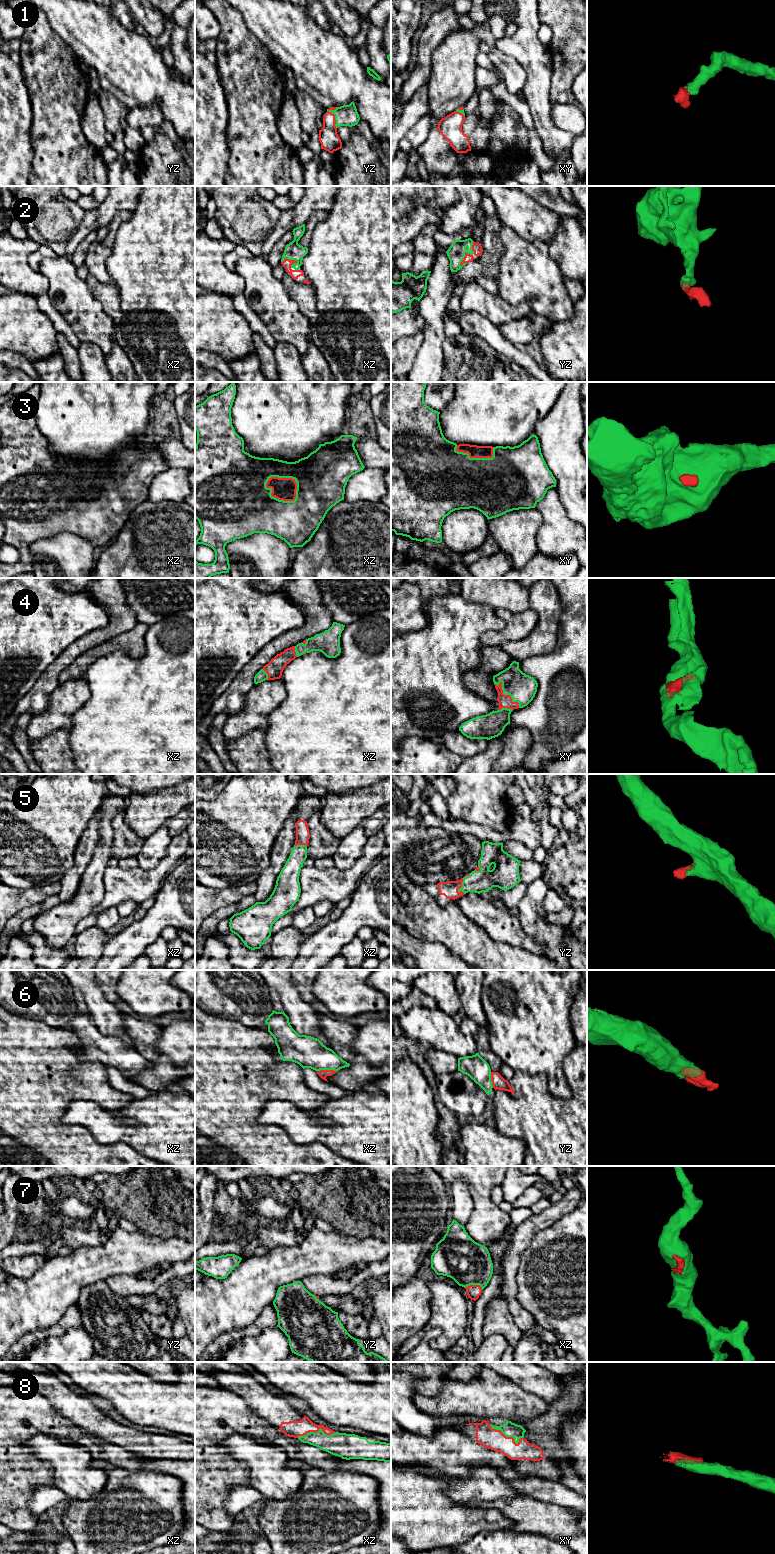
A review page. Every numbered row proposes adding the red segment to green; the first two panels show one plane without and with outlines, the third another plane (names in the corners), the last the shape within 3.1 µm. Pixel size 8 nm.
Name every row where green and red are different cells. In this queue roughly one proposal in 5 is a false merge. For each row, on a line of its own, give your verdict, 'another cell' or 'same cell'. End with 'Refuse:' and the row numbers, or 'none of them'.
1: same cell
2: same cell
3: same cell
4: same cell
5: same cell
6: same cell
7: same cell
8: same cell
Refuse: none of them

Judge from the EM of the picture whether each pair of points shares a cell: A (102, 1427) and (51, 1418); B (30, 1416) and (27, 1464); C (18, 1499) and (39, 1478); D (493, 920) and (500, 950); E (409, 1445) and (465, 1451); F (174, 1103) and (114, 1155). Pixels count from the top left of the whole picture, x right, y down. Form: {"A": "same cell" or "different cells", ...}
{"A": "different cells", "B": "same cell", "C": "same cell", "D": "different cells", "E": "same cell", "F": "different cells"}

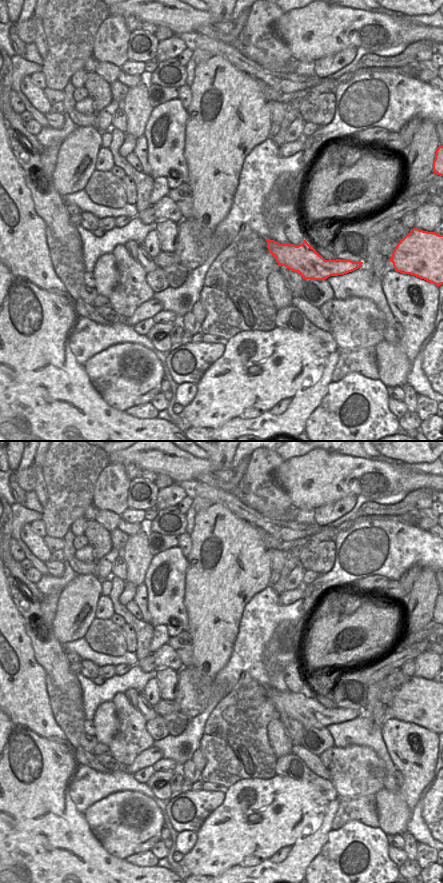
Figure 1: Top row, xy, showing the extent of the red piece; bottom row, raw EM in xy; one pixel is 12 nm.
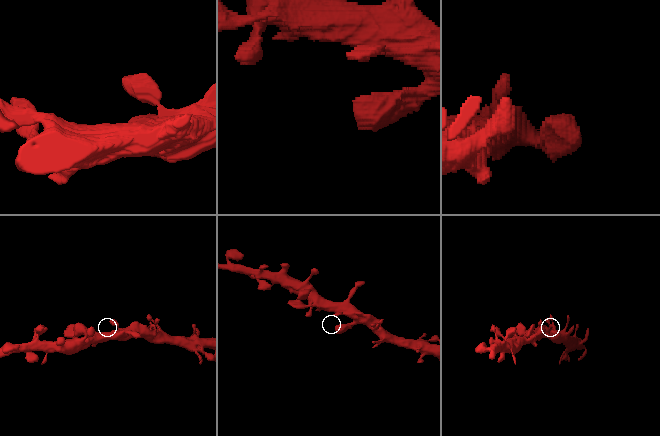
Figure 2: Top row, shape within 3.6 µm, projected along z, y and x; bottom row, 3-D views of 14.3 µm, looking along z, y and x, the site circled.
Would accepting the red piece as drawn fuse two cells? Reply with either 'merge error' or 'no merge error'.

DIRECTIONS FOR THIS TASK: At the line containing "Name every row", begin reproducing the entries word for word, and continue through their last line. Leave out the pictures.

TASK RESPONSE:
Name every row where green and red are different cells. In this queue roughly one proposal in 5 is a false merge. For each row, on a line of its own, give your verdict, 'another cell' or 'same cell'. End with 'Refuse:' and the row numbers, or 'none of them'.
1: same cell
2: same cell
3: same cell
4: same cell
5: same cell
6: same cell
7: same cell
8: same cell
Refuse: none of them

Judge from the EM of the picture whether each pair of points shares a cell: A (102, 1427) and (51, 1418); B (30, 1416) and (27, 1464); C (18, 1499) and (39, 1478); D (493, 920) and (500, 950); E (409, 1445) and (465, 1451); F (174, 1103) and (114, 1155). Pixels count from the top left of the whole picture, x right, y down. Form: {"A": "same cell" or "different cells", ...}
{"A": "different cells", "B": "same cell", "C": "same cell", "D": "different cells", "E": "same cell", "F": "different cells"}

Figure 1: Top row, xy, showing the extent of the red piece; bottom row, raw EM in xy; one pixel is 12 nm.
Figure 2: Top row, shape within 3.6 µm, projected along z, y and x; bottom row, 3-D views of 14.3 µm, looking along z, y and x, the site circled.
Would accepting the red piece as drawn fuse two cells? Reply with either 'merge error' or 'no merge error'.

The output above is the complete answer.